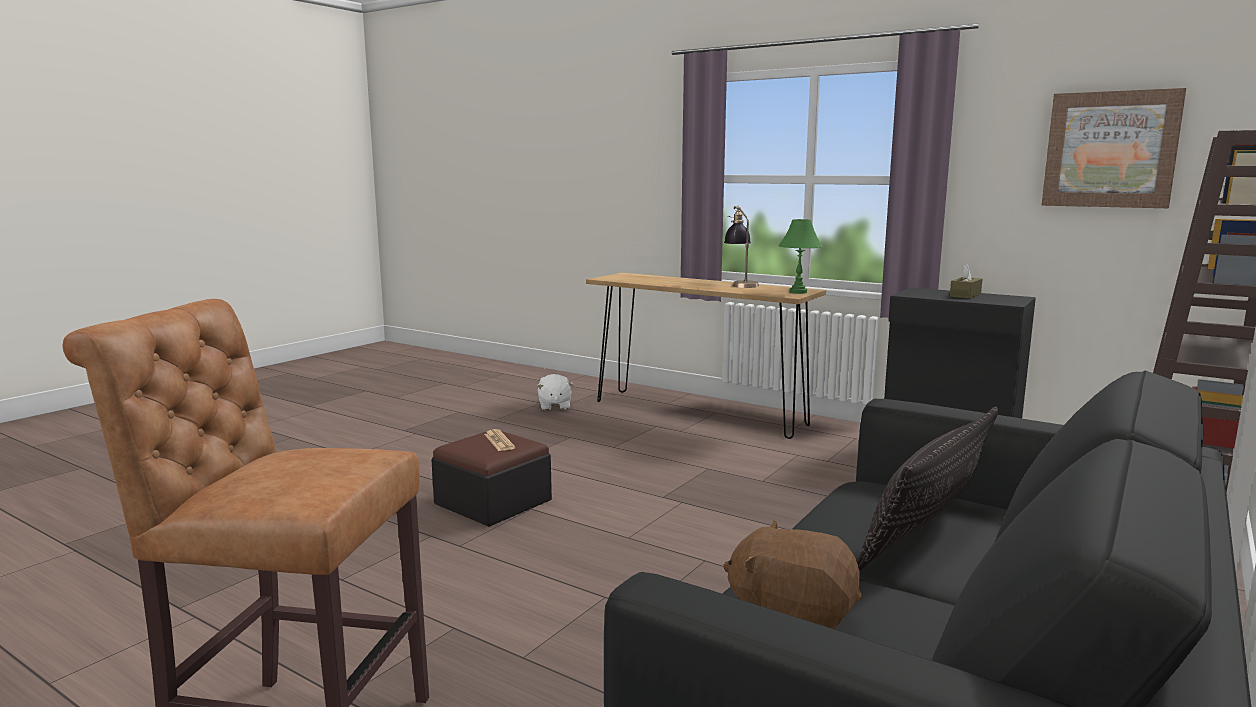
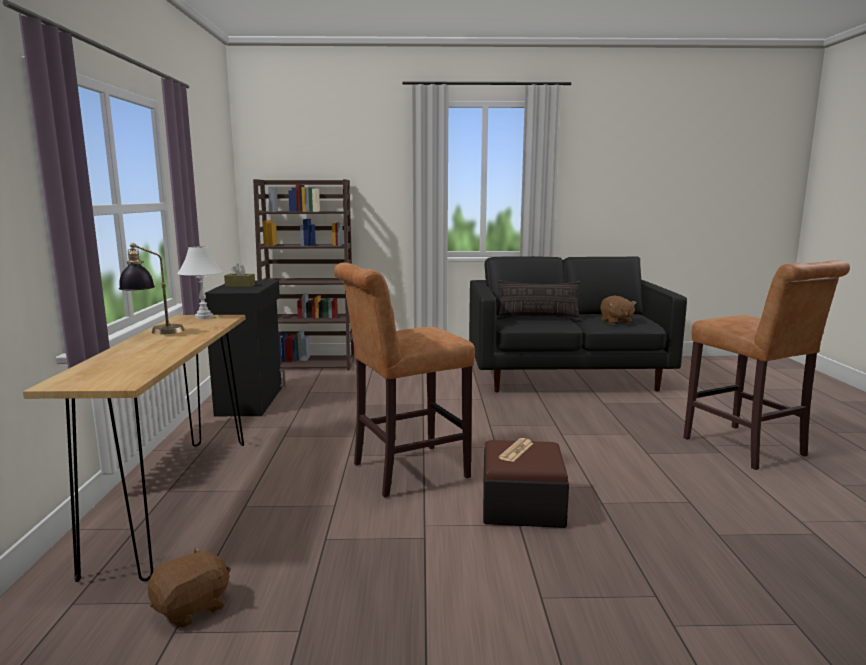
camera: 125 degrees left, 0 degrees up
white plush toy [537,374,574,411] -> brown plush toy [147,547,231,628]
green table lamp [778,219,823,294] -> white table lamp [177,246,223,319]
picture [1042,88,1186,208] -> none
none -> brown stool [334,262,475,497]

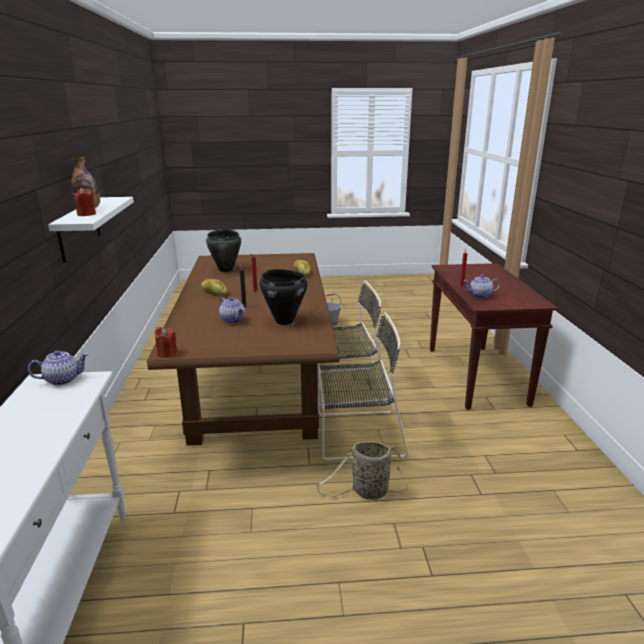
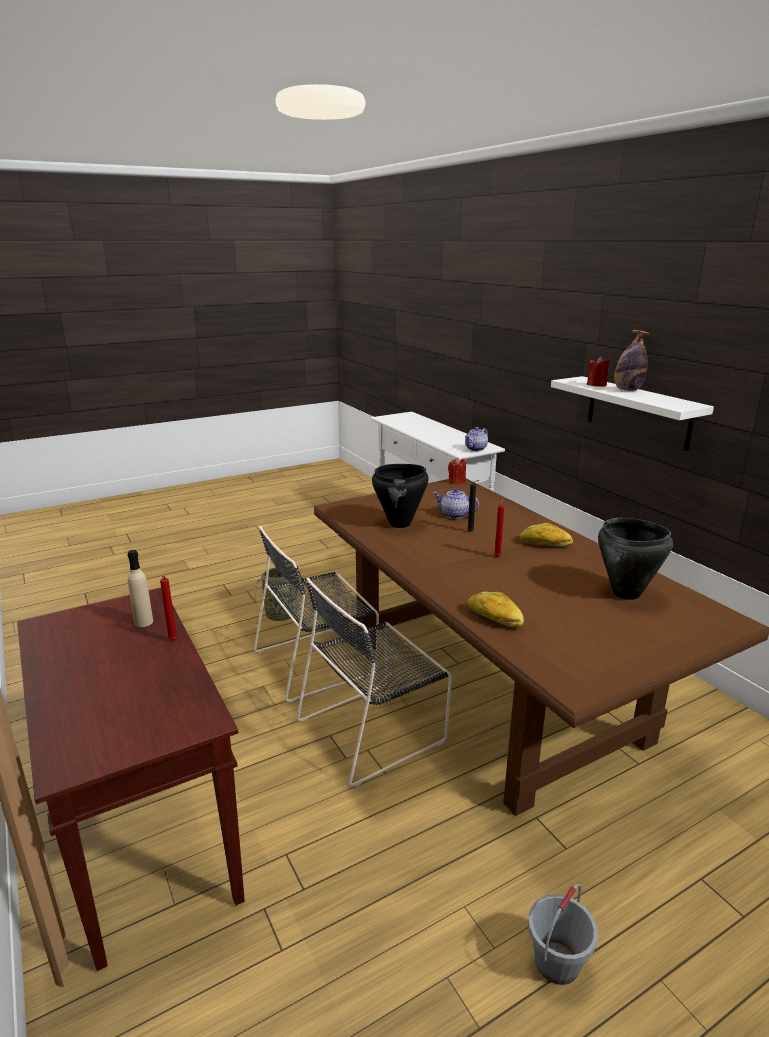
camera: 155 degrees right, 0 degrees up
teapot [464,275,500,298] -> beige bottle [127,550,153,627]

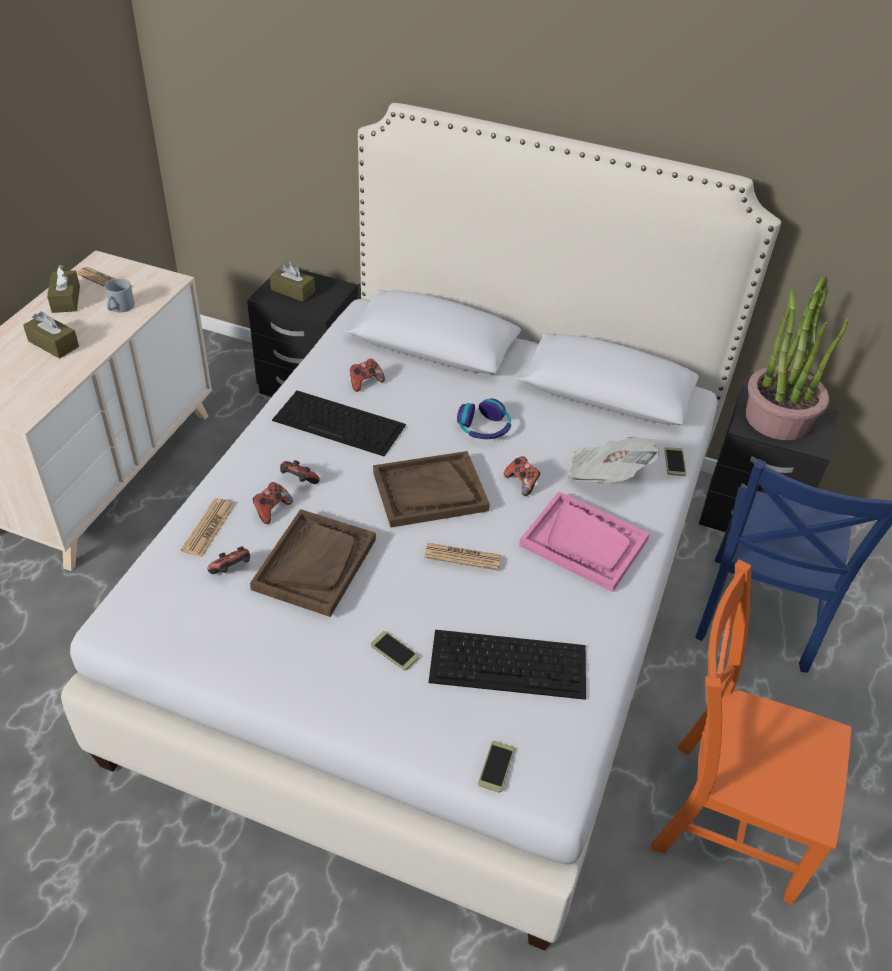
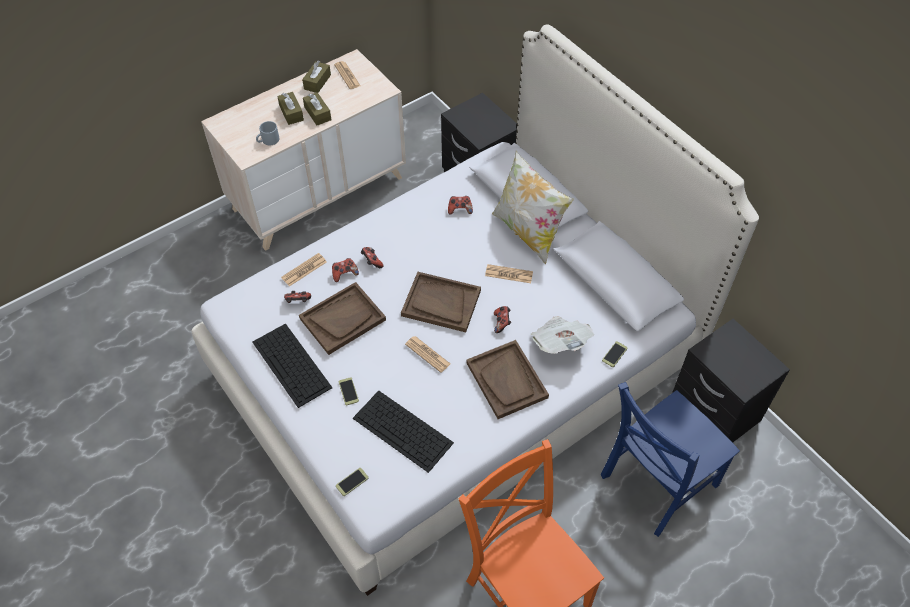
camera: 35 degrees right, 10 degrees up
grey mug [105,278,135,313] -> grey mug moved to [256,121,279,145]
brown tissue box [270,262,315,302] -> brown tissue box moved to [303,92,331,125]
keyboard [272,391,406,457] -> keyboard moved to [252,323,332,408]
headphones [457,398,511,439] -> newspaper [485,264,533,283]
pink tray [519,491,650,592] -> brown tray [466,340,549,419]
potted plant [746,276,848,440] -> none
none -> pillow [492,151,574,264]

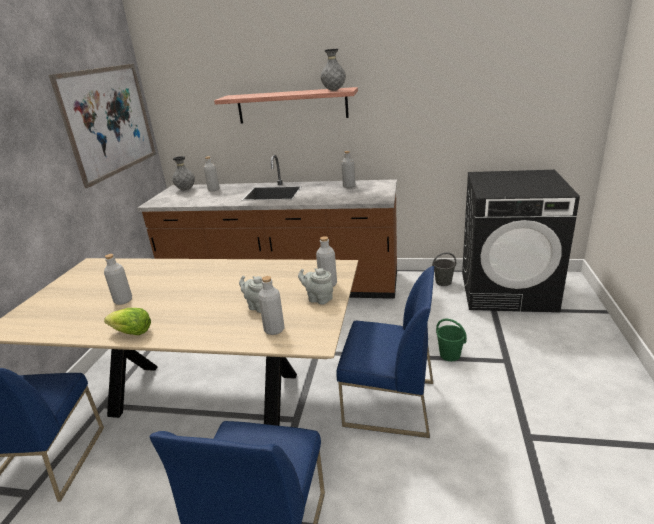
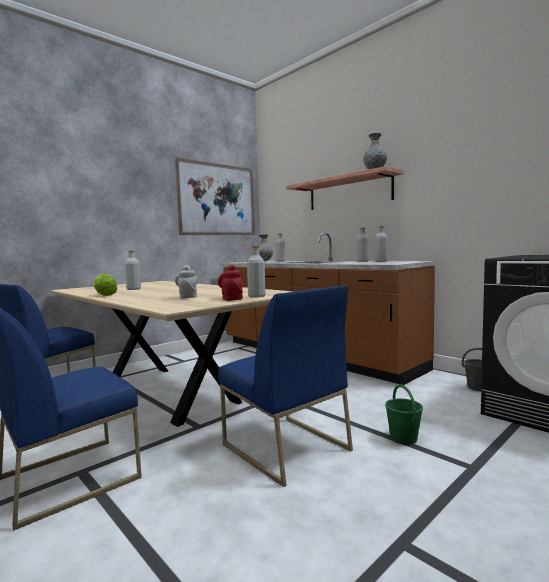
camera: 35 degrees right, 20 degrees down
grey bottle [258,276,285,335] -> grey bottle moved to [356,228,369,262]
grey teapot [298,268,333,305] -> red teapot [218,265,243,301]

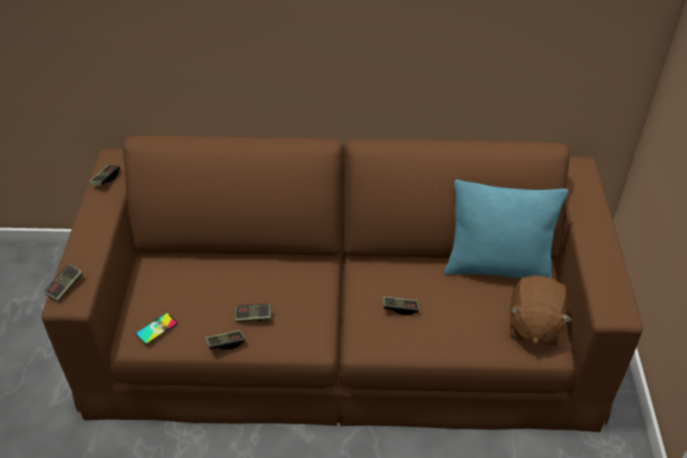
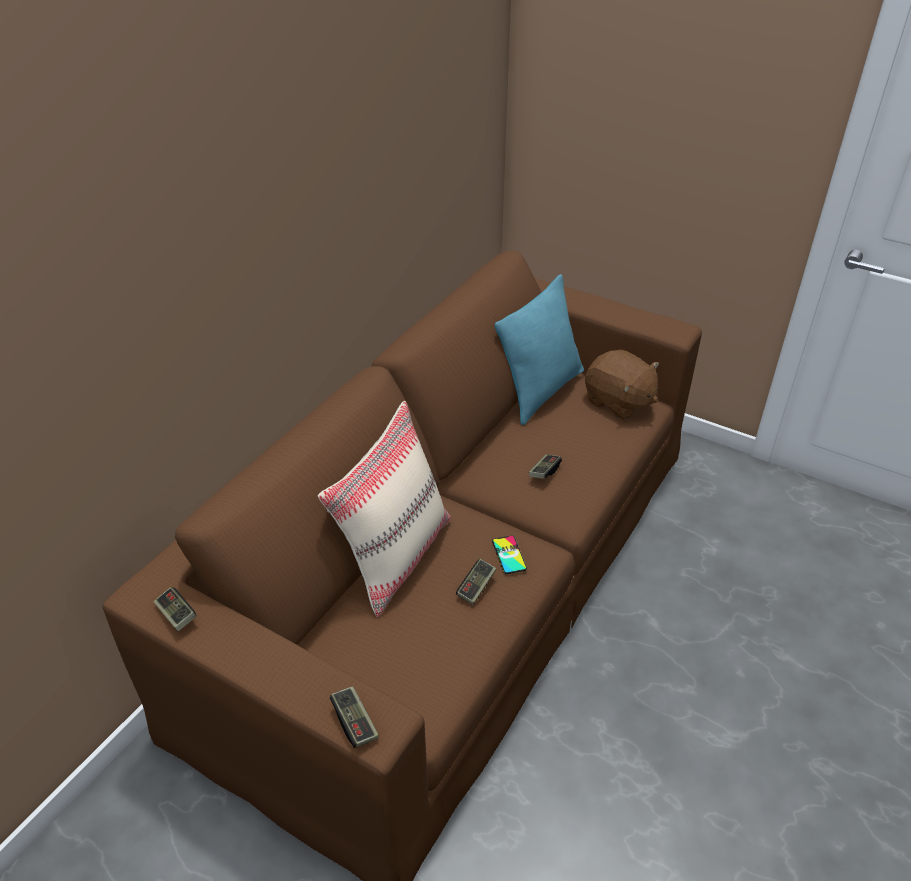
camera: 60 degrees left, 5 degrees down
phone [136,313,178,344] -> phone moved to [492,536,527,574]
game controller [205,330,245,350] -> none
none -> beige pillow [318,401,451,617]

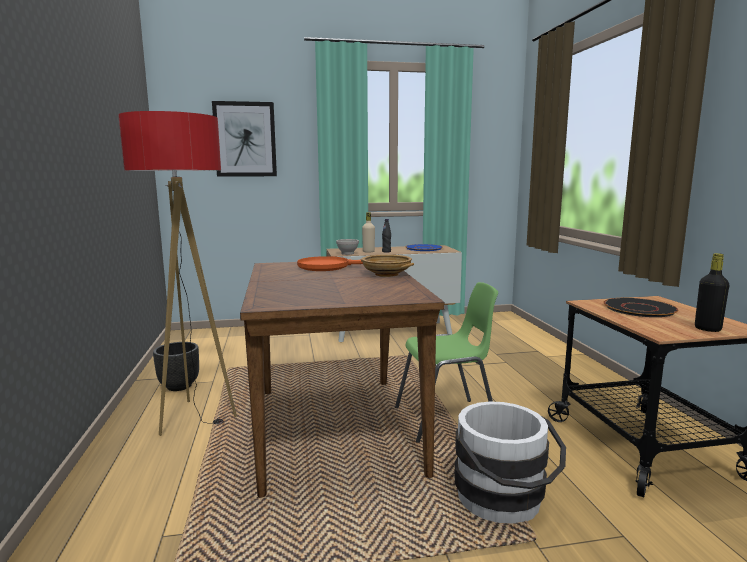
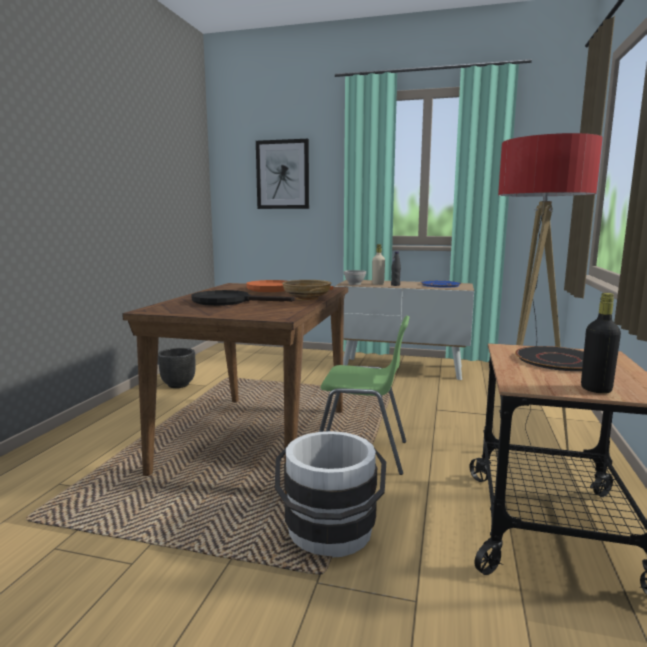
camera: 25 degrees right, 0 degrees up
floor lamp [118,111,237,436] -> floor lamp moved to [496,133,603,455]
none -> black frying pan [192,290,295,306]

======

#### [YOUR ASSIGNMENT]
Leave the pictures out and print the whole listing precisely.

#### [EXERCISE SOLUTION]
camera: 125 degrees left, 0 degrees up
white plush toy [537,374,574,411] -> brown plush toy [147,547,231,628]
green table lamp [778,219,823,294] -> white table lamp [177,246,223,319]
picture [1042,88,1186,208] -> none
none -> brown stool [334,262,475,497]

camera: 155 degrees right, 0 degrees up
teapot [464,275,500,298] -> beige bottle [127,550,153,627]

camera: 35 degrees right, 10 degrees up
grey mug [105,278,135,313] -> grey mug moved to [256,121,279,145]
brown tissue box [270,262,315,302] -> brown tissue box moved to [303,92,331,125]
keyboard [272,391,406,457] -> keyboard moved to [252,323,332,408]
headphones [457,398,511,439] -> newspaper [485,264,533,283]
pink tray [519,491,650,592] -> brown tray [466,340,549,419]
potted plant [746,276,848,440] -> none
none -> pillow [492,151,574,264]

camera: 35 degrees right, 20 degrees down
grey bottle [258,276,285,335] -> grey bottle moved to [356,228,369,262]
grey teapot [298,268,333,305] -> red teapot [218,265,243,301]

camera: 60 degrees left, 5 degrees down
phone [136,313,178,344] -> phone moved to [492,536,527,574]
game controller [205,330,245,350] -> none
none -> beige pillow [318,401,451,617]

camera: 25 degrees right, 0 degrees up
floor lamp [118,111,237,436] -> floor lamp moved to [496,133,603,455]
none -> black frying pan [192,290,295,306]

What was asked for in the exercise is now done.